Roozbeh Farahanipour was jailed and beaten during student protests in Iran in 1999. Today, he sits in a cramped office above a Persian-language bookstore on Westwood Boulevard, speaking in low tones about the pro-Tehran "agents" he says still dog him.

Two years ago, after hostile men confronted his Iranian activist group at public forums, he walked down the bustling avenue -- past Persian restaurants, Persian pop music vendors and the publisher of the 1,200-page Iranian Yellow Pages -- to the FBI office a few blocks away.

There, he said, U.S. agents pressed him for details on espionage and provocateurs.

Such relationships are the political currency of the real-life Casablanca that is "Irangeles," the largest Iranian community outside Iran. Here, across miles of urban sprawl, from Encino to Beverly Hills to Westwood, intrigue over who might be spying on whom abounds.

Los Angeles has become a key location for gathering intelligence on Tehran. A CIA station here has spent a decade recruiting informants among Iranian expatriates and businessmen who travel to Iran. The local FBI field office is wooing Iranians as sources -- and investigating others as potential terrorists or spies.

This activity is growing in intensity as the Bush administration tries to learn more about Iran's nuclear ambitions and possible Iranian-sponsored terrorism in this country.

A mix of political causes and personal ambitions fuels Irangeles. As the Iranian New Year dawns, Reza Pahlavi -- the late Shah of Iran's heir to the Peacock Throne -- is holding court in Beverly Hills. Exile activists from as far away as Paris are meeting in Woodland Hills to create a "coalition of liberation." Iranian intellectuals in the San Fernando Valley are debating pro-democracy petitions circulating half a world away in Tehran.

Faced with the sudden prospect of relevance, exile activists are jockeying for recognition from U.S. policymakers.
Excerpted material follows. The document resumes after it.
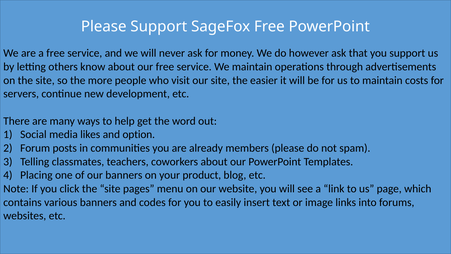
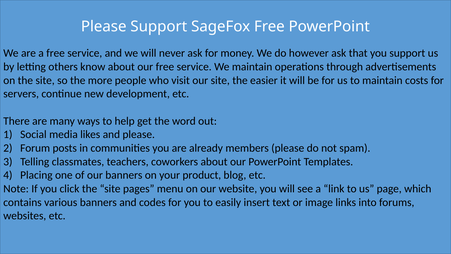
and option: option -> please
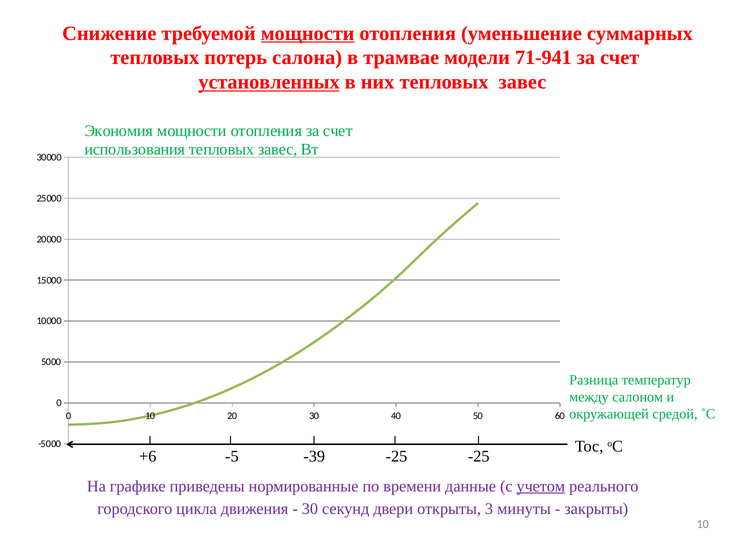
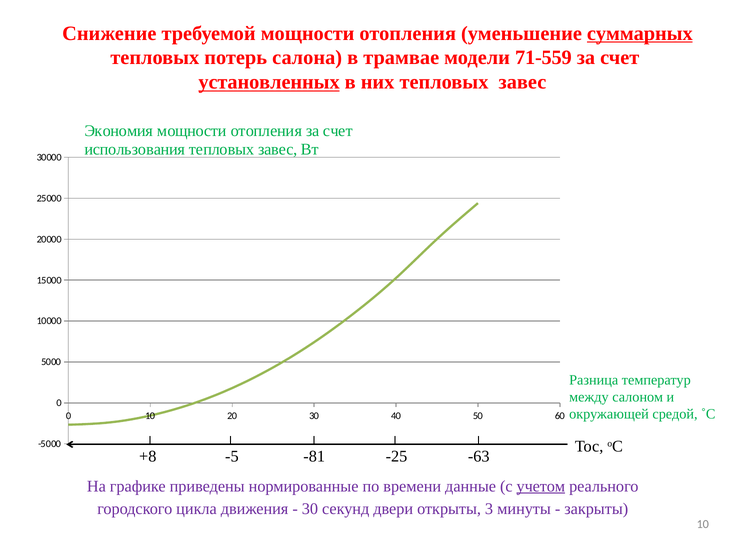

They are touting contacts with the White House, the Pentagon, the State Department, the CIA.

They boast of tete-a-tetes with members of Vice President Dick Cheney's staff, and drop the name "Elliott" -- as in Elliott Abrams, Bush's deputy national security advisor. They prominently display Christmas cards from Kansas Republican Sen. Sam Brownback, an early backer of legislation that would provide financial support to the Iranian opposition. In Washington, they're making the rounds like actors looking for an agent.